Когда он вышел из дома – в черном, несколько помятом пиджаке и белоснежной рубашке с огромным отложным воротником, без галстука, причесав остатки волос, – подъехали новые машины, и сад наполнился шумной толпой: жених с невестой (то есть уже муж с женой), свидетели, друзья, гости. Начали выгружаться. От ворот к дому растянулась вереница людей, и Гольц посторонился, чтобы не мешать, и раздавал лишь указания, что куда ставить.
Толя со вчерашнего дня преобразился: сбрил щетину, постригся, надел коричневый костюм и, в принципе, сам бы мог походить на жениха. Через его плечо шла широкая орденская лента красного атласа.
– Что это, – хмуро спросил Гольц, остановив его на полпути от машины, – Андрей Первозванный?
– Это, Леонид Семенович, так сейчас свидетели носят. Я же свидетель.
– Ну так и бери рушник, как всегда было. А эту белогвардейщину оставь…
Толя не стал с ним спорить, но и ленту снимать не стал.
– Ребята! Друзья! – воскликнула вдруг Елена с крыльца дома. В белом платье до самой земли – слава богу, подумал Гольц, что свадьбы с голыми ногами остались в прошлом десятилетии, – она была чудо как хороша.
– Я понимаю, что все уже накрыто, но… давайте на улице праздновать!
Сказав это, она задрала голову к небу, и все машинально сделали то же самое. На небе по-прежнему не было ни единого облачка.
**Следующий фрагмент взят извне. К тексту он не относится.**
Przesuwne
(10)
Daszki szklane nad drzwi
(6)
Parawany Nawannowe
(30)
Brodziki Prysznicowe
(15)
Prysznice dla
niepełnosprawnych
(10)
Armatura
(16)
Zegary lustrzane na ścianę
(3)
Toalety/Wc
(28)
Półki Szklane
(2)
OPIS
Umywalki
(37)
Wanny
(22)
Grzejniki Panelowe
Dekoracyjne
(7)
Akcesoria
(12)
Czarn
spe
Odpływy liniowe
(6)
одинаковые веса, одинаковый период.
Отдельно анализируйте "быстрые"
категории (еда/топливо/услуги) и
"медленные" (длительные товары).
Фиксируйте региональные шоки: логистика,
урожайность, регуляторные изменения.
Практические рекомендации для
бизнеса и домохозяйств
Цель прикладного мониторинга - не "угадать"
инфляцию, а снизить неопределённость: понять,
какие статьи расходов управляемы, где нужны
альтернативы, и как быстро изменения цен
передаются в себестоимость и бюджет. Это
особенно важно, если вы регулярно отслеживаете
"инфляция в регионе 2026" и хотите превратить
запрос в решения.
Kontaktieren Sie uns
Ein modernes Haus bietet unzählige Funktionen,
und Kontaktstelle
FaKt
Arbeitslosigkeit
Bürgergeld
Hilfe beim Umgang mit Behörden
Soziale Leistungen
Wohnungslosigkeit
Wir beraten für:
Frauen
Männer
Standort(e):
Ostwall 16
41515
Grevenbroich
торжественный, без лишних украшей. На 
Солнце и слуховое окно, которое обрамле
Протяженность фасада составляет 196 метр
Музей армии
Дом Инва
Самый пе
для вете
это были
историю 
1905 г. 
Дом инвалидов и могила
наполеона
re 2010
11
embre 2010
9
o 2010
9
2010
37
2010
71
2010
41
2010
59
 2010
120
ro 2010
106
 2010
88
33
Гольцу было жалко своих усилий, но, в конце концов, это был ее, Еленин, праздник. К тому же погода и в самом деле была замечательной. Юра и Толя вместе со свежеиспеченным зятем вытащили, сняв столешницу, стол из большой комнаты, а следом письменный. Женщины накинули на них сразу три скатерти и заново расставили тарелки, уже без намека на тот порядок, что был у Гольца. Такой же нескладной армией выстроились стулья, к которым пришлось добавить садовую лавку – диван, на котором планировалась рассадка изначально, тревожить не стали.